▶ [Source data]
--------------------------------------------------

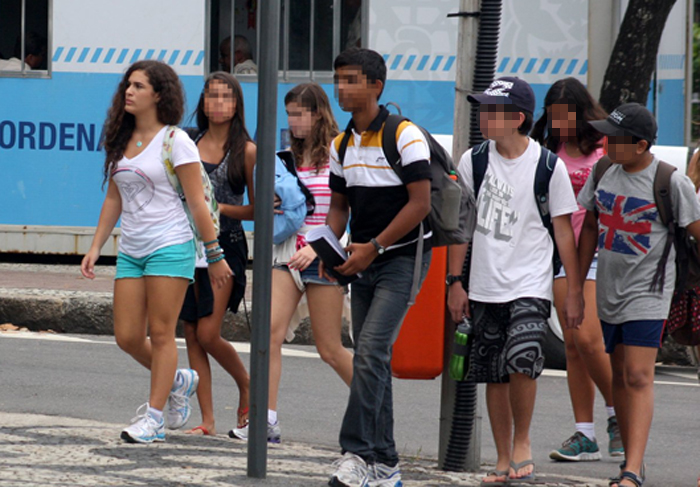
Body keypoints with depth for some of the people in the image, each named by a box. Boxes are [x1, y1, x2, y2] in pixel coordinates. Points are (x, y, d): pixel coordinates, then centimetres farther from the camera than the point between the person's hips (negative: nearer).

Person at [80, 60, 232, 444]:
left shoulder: (175, 142, -7)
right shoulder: (120, 141, 12)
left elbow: (197, 203, -6)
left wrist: (214, 255, -6)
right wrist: (96, 247, 13)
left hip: (170, 247, -6)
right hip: (131, 251, 6)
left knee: (161, 334, -4)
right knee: (127, 336, 2)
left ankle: (154, 417, 1)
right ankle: (177, 381, 27)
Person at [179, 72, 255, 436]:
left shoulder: (246, 151, -1)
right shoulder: (188, 143, 8)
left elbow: (257, 209, 0)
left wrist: (219, 208, -13)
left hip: (226, 245, -4)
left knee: (208, 335, -11)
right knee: (191, 336, 1)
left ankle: (247, 387, 17)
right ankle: (207, 420, 7)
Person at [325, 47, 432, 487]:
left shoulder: (405, 137, -12)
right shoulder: (342, 145, 10)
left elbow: (420, 203, -16)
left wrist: (374, 247, -19)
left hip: (403, 257, -8)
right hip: (364, 263, 8)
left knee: (371, 349, -19)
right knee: (372, 359, 7)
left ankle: (357, 452, -20)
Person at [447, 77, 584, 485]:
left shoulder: (548, 166, -5)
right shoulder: (472, 161, 2)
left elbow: (563, 229, 1)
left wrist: (574, 291, 1)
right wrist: (455, 282, 7)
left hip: (531, 286, -3)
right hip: (484, 287, 3)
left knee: (522, 360, -22)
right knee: (494, 376, 6)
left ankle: (523, 443, -2)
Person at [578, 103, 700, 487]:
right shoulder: (603, 173, 5)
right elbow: (590, 227, 16)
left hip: (648, 294, -6)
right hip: (608, 293, 6)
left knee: (638, 377, -14)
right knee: (619, 376, 12)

--------------------------------------------------

▶ [What to do] Word for word, write out each line of the records, but leave the pictures behind.

▶ [Result for this task]
Body keypoints with depth for some of the people in the image, each named by a box. Boxes are [x1, y1, x2, y2] in pixel coordinates. Points are (x, y, d): pixel coordinates, then centimetres farther from the camera than the point between the person's hips (negative: nearer).

Person at [80, 60, 232, 444]:
left shoulder: (175, 142, -7)
right shoulder: (120, 141, 12)
left elbow: (197, 203, -6)
left wrist: (214, 255, -6)
right wrist: (96, 247, 13)
left hip: (170, 247, -6)
right hip: (131, 251, 6)
left knee: (161, 334, -4)
right knee: (127, 336, 2)
left ankle: (154, 417, 1)
right ankle: (177, 381, 27)
Person at [179, 72, 255, 436]:
left shoulder: (246, 151, -1)
right shoulder: (188, 143, 8)
left elbow: (257, 209, 0)
left wrist: (219, 208, -13)
left hip: (226, 245, -4)
left knee: (208, 335, -11)
right knee: (191, 336, 1)
left ankle: (247, 387, 17)
right ankle: (207, 420, 7)
Person at [325, 47, 432, 487]:
left shoulder: (405, 137, -12)
right shoulder: (342, 145, 10)
left elbow: (420, 203, -16)
left wrist: (374, 247, -19)
left hip: (403, 257, -8)
right hip: (364, 263, 8)
left knee: (371, 349, -19)
right knee: (372, 359, 7)
left ankle: (357, 452, -20)
Person at [447, 77, 584, 485]:
left shoulder: (548, 166, -5)
right shoulder: (472, 161, 2)
left elbow: (563, 229, 1)
left wrist: (574, 291, 1)
right wrist: (455, 282, 7)
left hip: (531, 286, -3)
right hip: (484, 287, 3)
left knee: (522, 360, -22)
right knee: (494, 376, 6)
left ankle: (523, 443, -2)
Person at [578, 103, 700, 487]:
right shoulder: (603, 173, 5)
right elbow: (590, 227, 16)
left hip: (648, 294, -6)
right hip: (608, 293, 6)
left knee: (638, 377, -14)
right knee: (619, 376, 12)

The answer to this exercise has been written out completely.